Downgrade Questioned

“Why S&P? They didn’t do anything that Moody’s or Fitch didn’t do,” said Peter Schiff, chief executive officer of the brokerage firm Euro Pacific Capital Inc, based in Westport, Connecticut, in a telephone interview. “The whole thing to me stinks and looks like it’s their way of getting back at S&P.”

Holder, the attorney general who has been in the Obama administration since 2009 as officials first started figuring out what to do about the ratings companies, denies any link.

“They did what they did assessing what the creditworthiness was of this nation,” Holder said at a Feb. 5 press conference in Washington announcing the S&P suit. “But they are not in any way connected.”

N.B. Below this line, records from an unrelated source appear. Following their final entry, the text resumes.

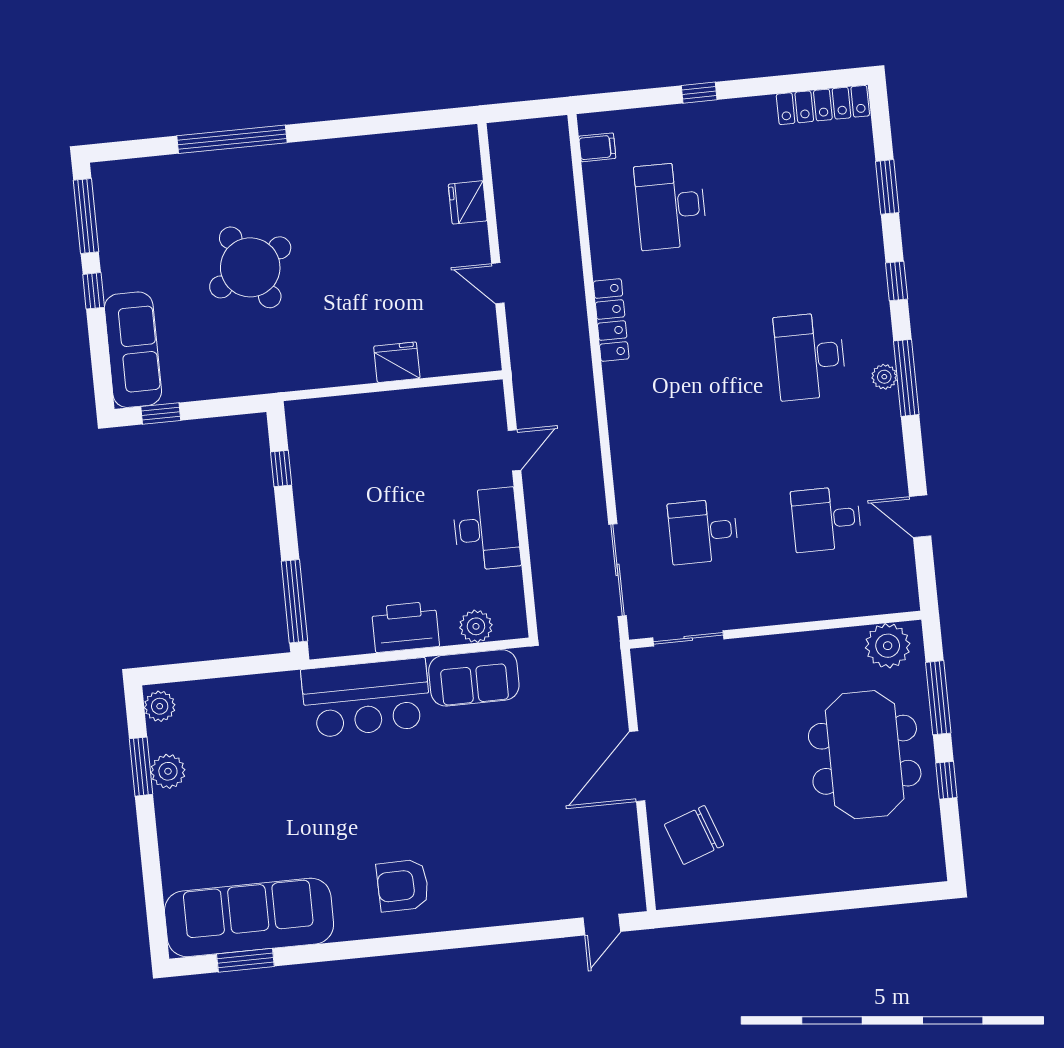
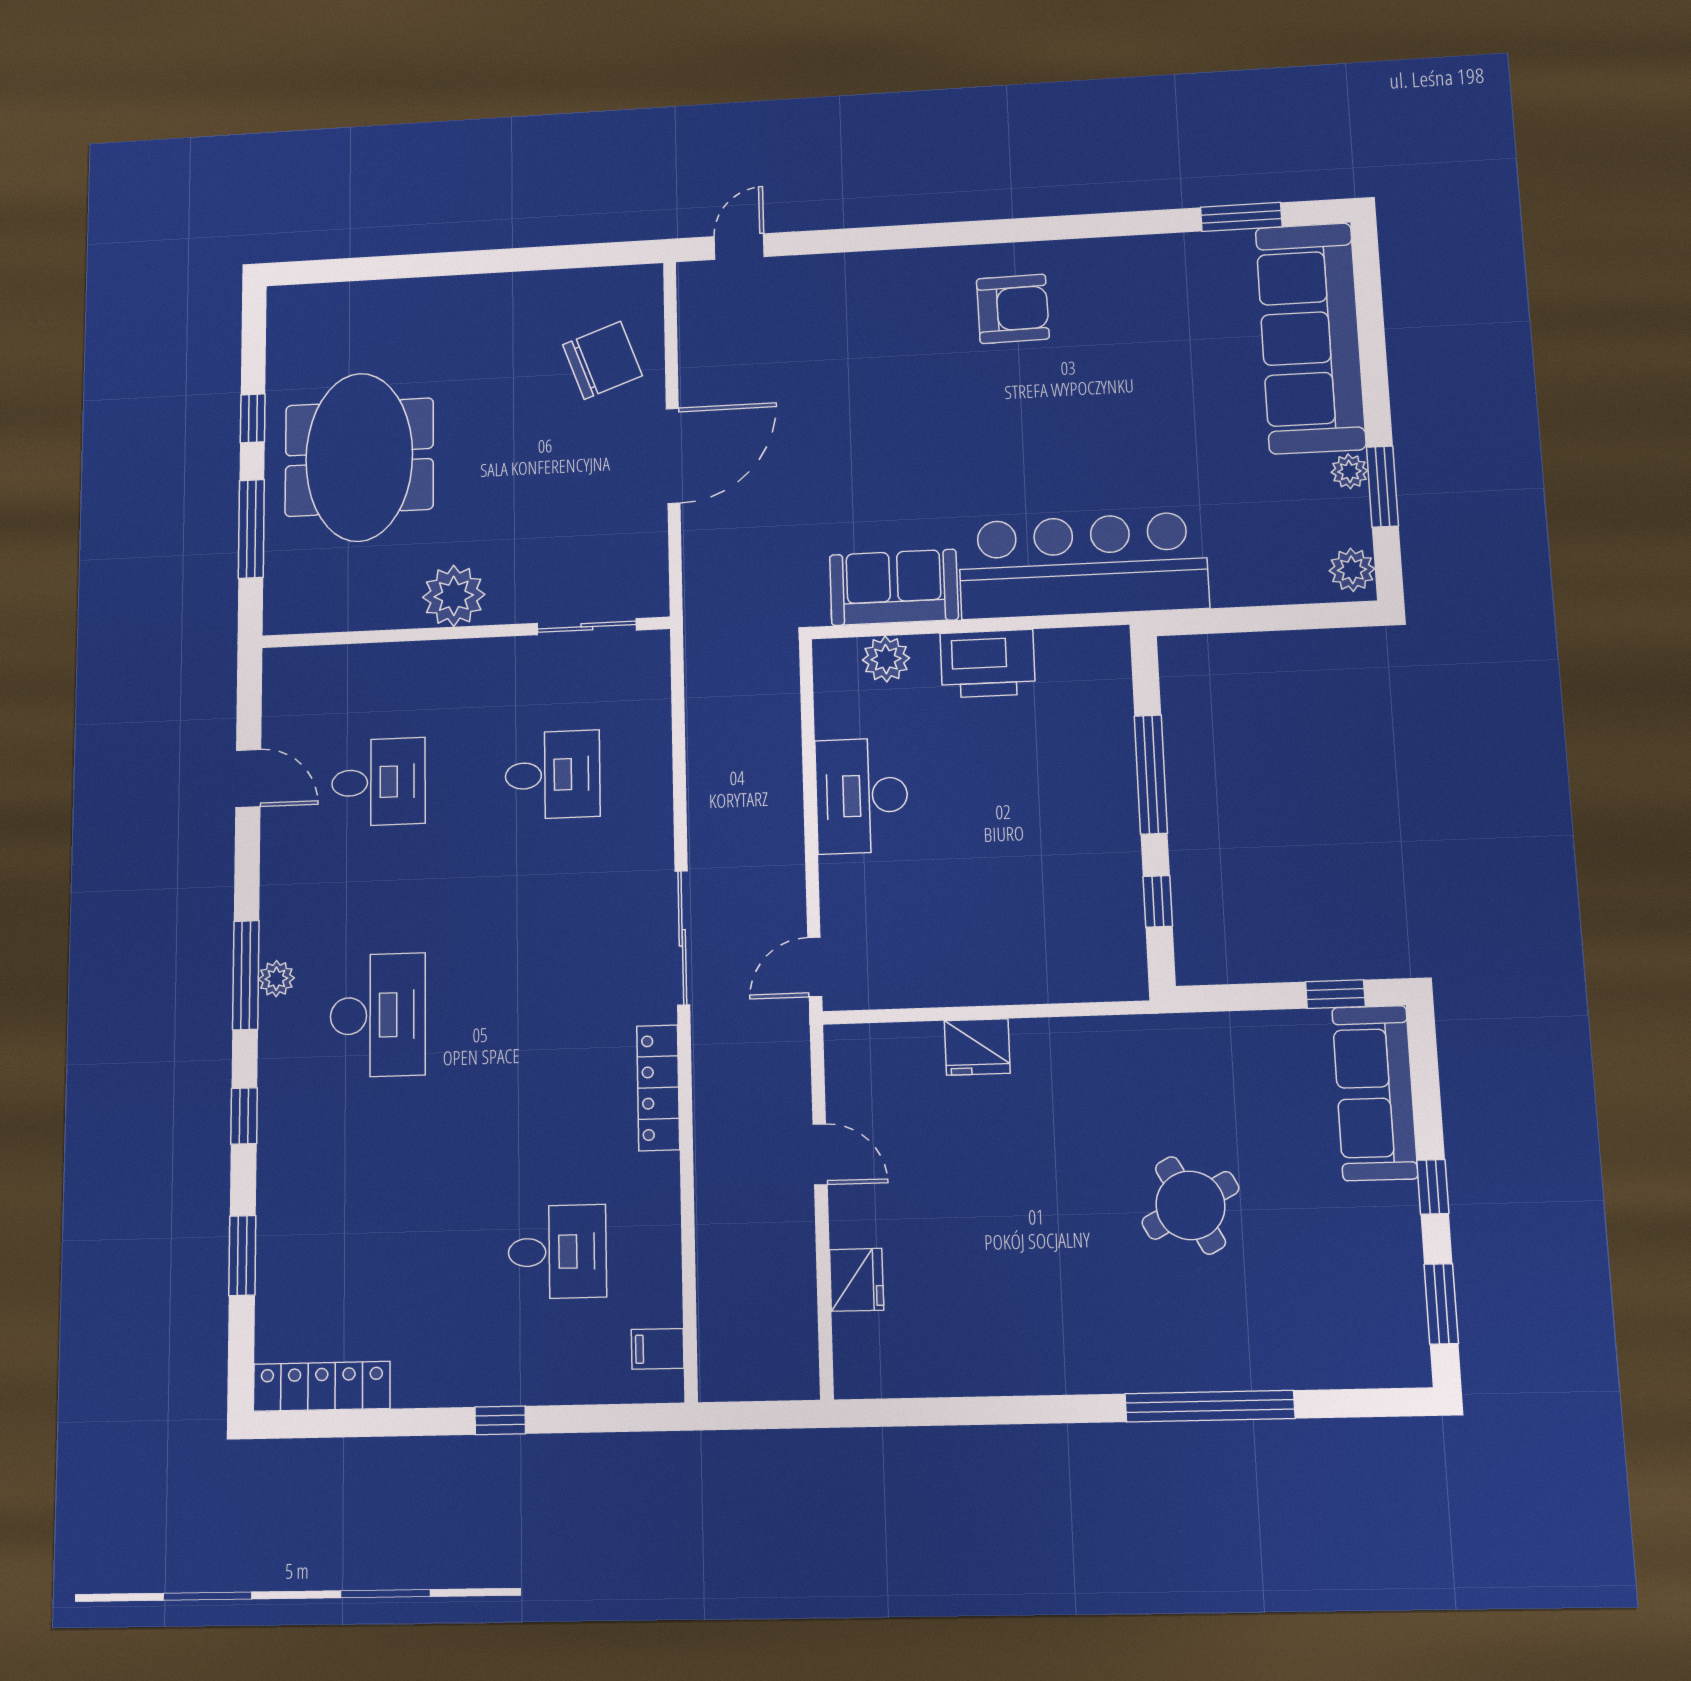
desk: (671, 206) -> (557, 1252), width x0.73
window: (86, 216) -> (1441, 1304), width x0.69
round table: (250, 267) -> (1190, 1205), width x0.73, depth x0.73
door: (514, 450) -> (815, 967), moved
sliding door: (617, 570) -> (682, 938), moved
window: (294, 601) -> (1151, 774), moved
plant: (888, 646) -> (454, 596), moved
bar counter: (366, 698) -> (1083, 565), width x1.36
plant: (168, 771) -> (1349, 471), width x0.73, depth x0.73
sofa: (249, 917) -> (1310, 338), moved, turned 90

The administration’s criticism of the quality of S&P and other raters’ products predates the downgrade, starting soon after Obama took office.

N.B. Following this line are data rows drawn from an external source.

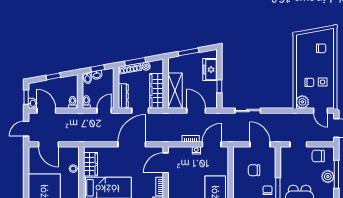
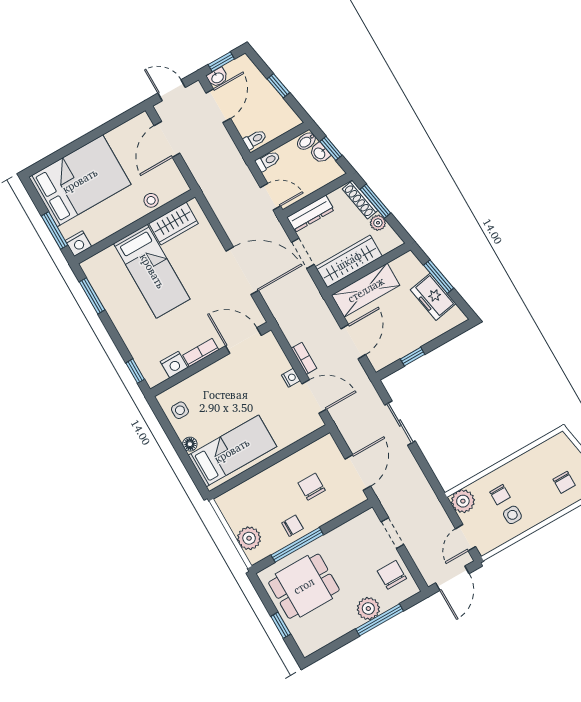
freezer: (210, 70) -> (433, 297), moved, turned -100

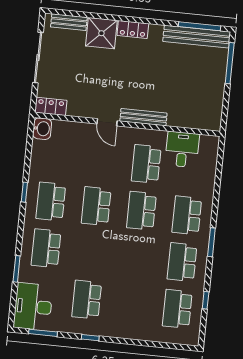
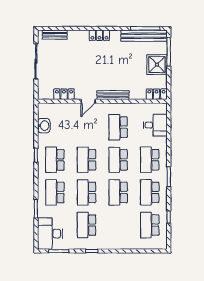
shower: (101, 33) -> (157, 65), moved
locker: (51, 106) -> (64, 94), moved
door: (107, 122) -> (88, 101), hinge flipped
locker: (206, 122) -> (156, 94), added
washbasin: (42, 129) -> (44, 126), moved
desk: (182, 149) -> (155, 125), moved, turned 90
school desk: (91, 253) -> (86, 192), added
school desk: (137, 257) -> (118, 192), added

“Credit ratings often failed to accurately describe the risk of rated products,” the Treasury Department said in the financial regulation White Paper presented by then-Treasury Secretary Timothy F. Geithner to lawmakers.

Administration Proposal

The white paper, developed in the first months of 2009, Obama’s first year in office, would serve as the basis for the congressional proposals to come. One stated goal was to “reduce the incentives for over-reliance on credit ratings.”

The administration proposed the creation of an office to supervise ratings firms at the Securities and Exchange Commission. It would require the companies to disclose preliminary ratings of companies and use different symbols for structured products, to make investors more aware of the risks that may be associated with asset-backed securities and similar financial instruments.

S&P, which had made internal changes before Obama took office to address its failures in the subprime mortgage crisis, supported parts of what would become the Dodd-Frank Act. Aimed at preventing a repeat of the $700 billion bailout of the banking industry, the law created a mechanism to seize and wind down the largest banks, the Consumer Financial Protection Bureau and a new regulatory structure for the $639 trillion global swaps market.